There are documentation and general usage issues that can arise with a circular dependency so avoid it where possible. When objects need to refer to each other, there might be a better solution in a parent or container class.
This is a pattern that I have seen a lot but did not know the name until recently. A God object is one that contains all or nearly all of the application functionality. In a lesser fashion, it occurs when an object or area of the application contains a high concentration of the functionality. It often points to a haphazard approach to design or “duct-taping” functions on in a manner that was not properly considered. Luckily, this is easily avoided by spending some time considering where any new function should “live.” Although functional programming makes it easier to code this way than objects, I have seen the pattern occur in all sorts of environments. I may even be occasionally guilty of this myself, but it has never been proven.
This anti-pattern is becoming more common as the tools and libraries we have available grow at an increasing rate. One could also refer to this as re-inventing the wheel. It is where the implementation codes a solution that is easily solved by the tool or language. As anti-patterns go this is not too bad, but it is often avoided through code reviews. In these cases, the person that created the anti-pattern receives the gift of learning a faster and easier way to solve the problem.
The Hard Code anti-pattern is very common and often a form of technical debt. It is simply easier to hard code values early on in implementation, and we often lack the time or directive to clean them up. The good news is that we can avoid these through well-defined programming standards and code reviews. Hardcoded values can avoid detection all the way through a QA cycle in some cases so the sooner they are removed, the better.
Magic numbers are a sort of hard coding, but the differences make this both better and worse.
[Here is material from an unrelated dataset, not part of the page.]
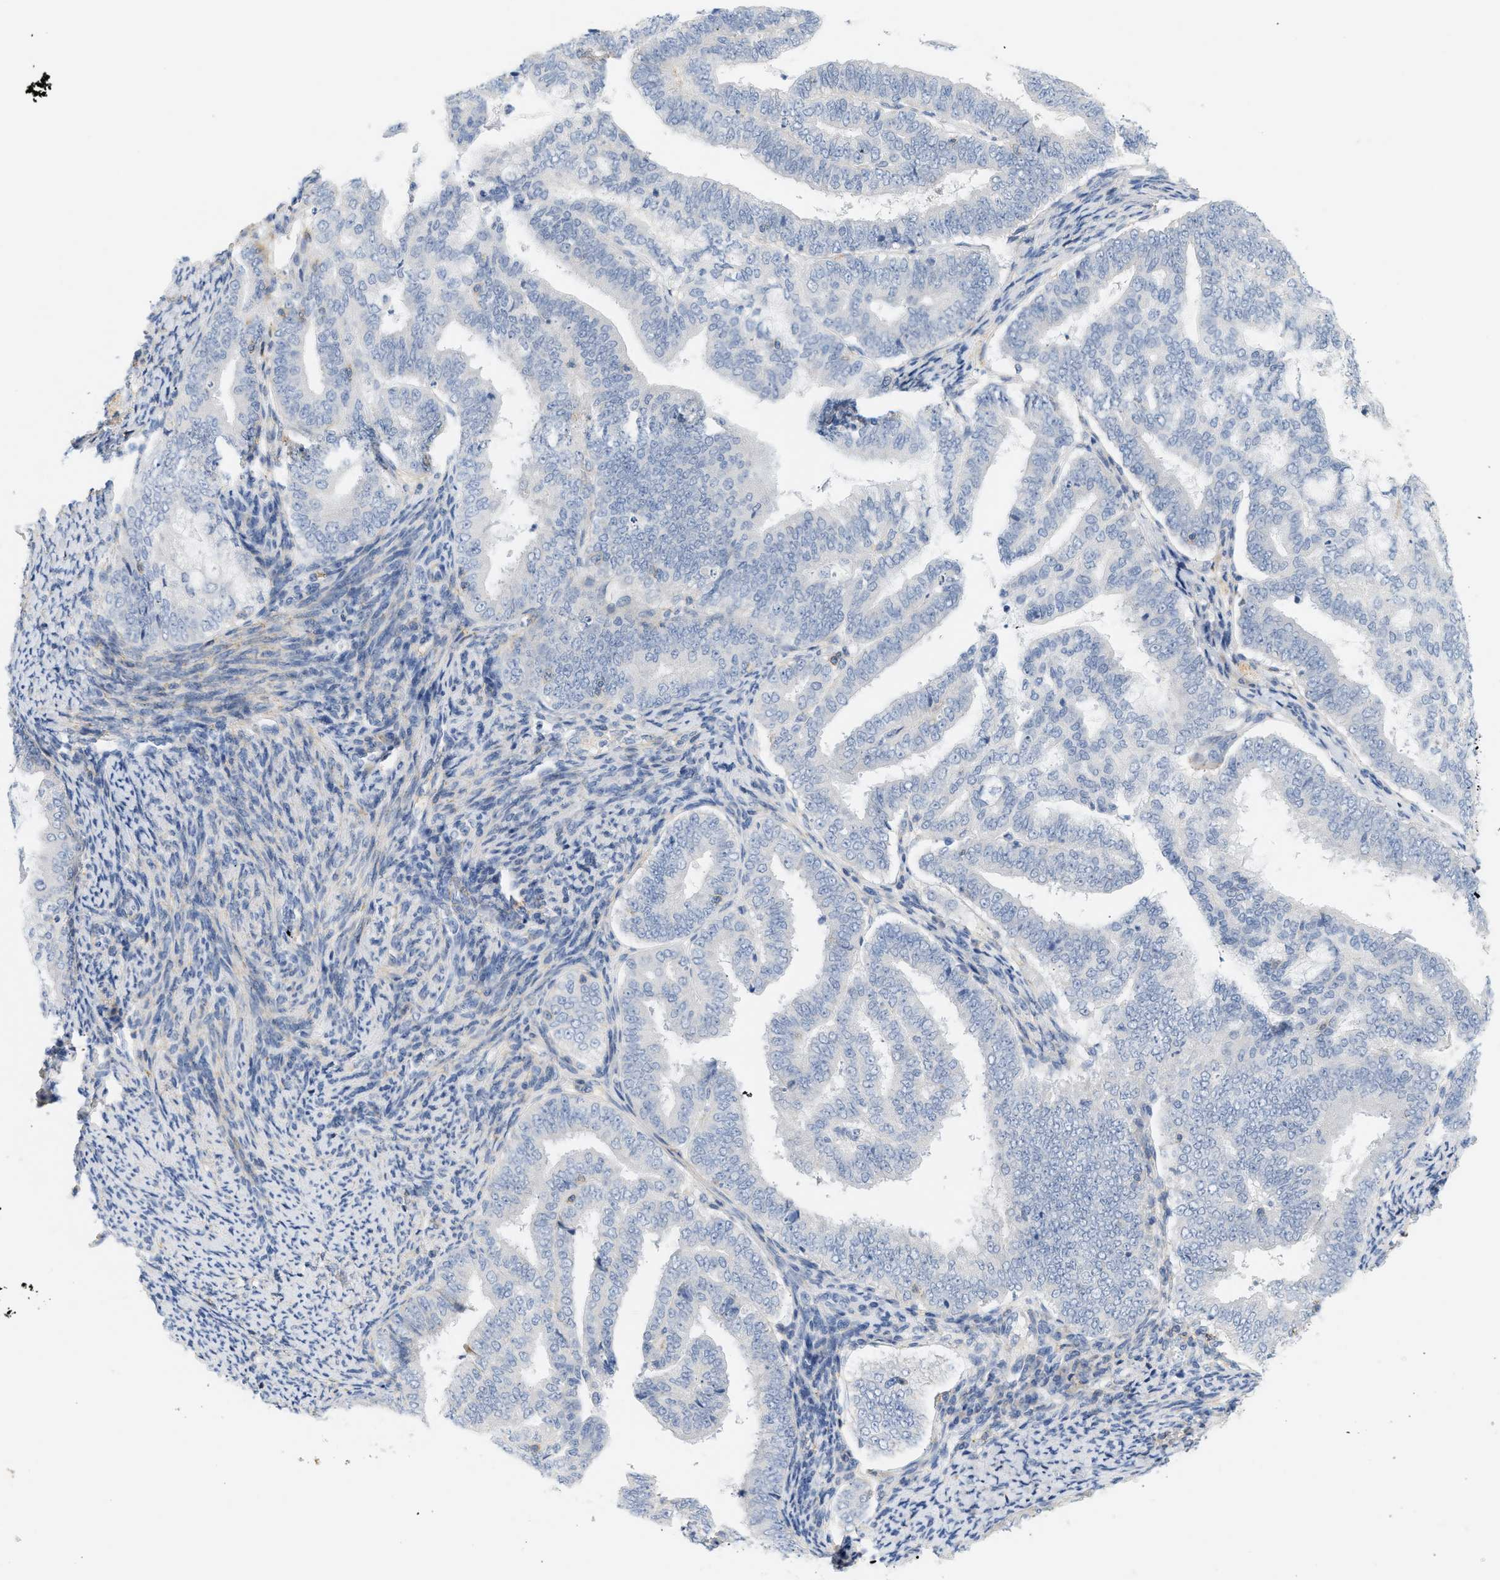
{"staining": {"intensity": "negative", "quantity": "none", "location": "none"}, "tissue": "endometrial cancer", "cell_type": "Tumor cells", "image_type": "cancer", "snomed": [{"axis": "morphology", "description": "Adenocarcinoma, NOS"}, {"axis": "topography", "description": "Endometrium"}], "caption": "A photomicrograph of human endometrial adenocarcinoma is negative for staining in tumor cells.", "gene": "BVES", "patient": {"sex": "female", "age": 63}}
A magic number is a value that is tightly defined but unexplained. For example, a flag value for an object may be set so it can be 1-4 and the code works based on those values. However, what do the values mean? If they are not defined somewhere easily spotted, then they are magic numbers. This also occurs at times when assumptions are made and value built into the system. Another great example is a phone number international prefix being hard-coded into a system that assumes all numbers will only be within a single country.
Once again the best way to avoid this is through code reviews and good programming standards.
I find this anti-pattern to be one that is often argued for. I have even done so on a few occasions. This is where errors or exceptions in the code are caught and then ignored. No message is passed up the chain, so the system essentially acts like nothing wrong occurred. The anti-pattern is often based on assumptions that raising an error is either “not that important” or always comes from a specific situation. A common example is around writing data to a disk. The assumption is that either the permissions are wrong or a file already exists, but what about when the disk is full or unavailable?
I agree that hiding errors from the user can be a good approach at times. However, we should at least log the errors in case we run into something we did not expect.
Just The Beginning
These are just a few anti-patterns out there. I recommend you spend a little time with these in mind or the next few weeks. Then, once you have cleaned up your applications of these anti-patterns, you can find more with a simple search and continue the process of avoiding common mistakes.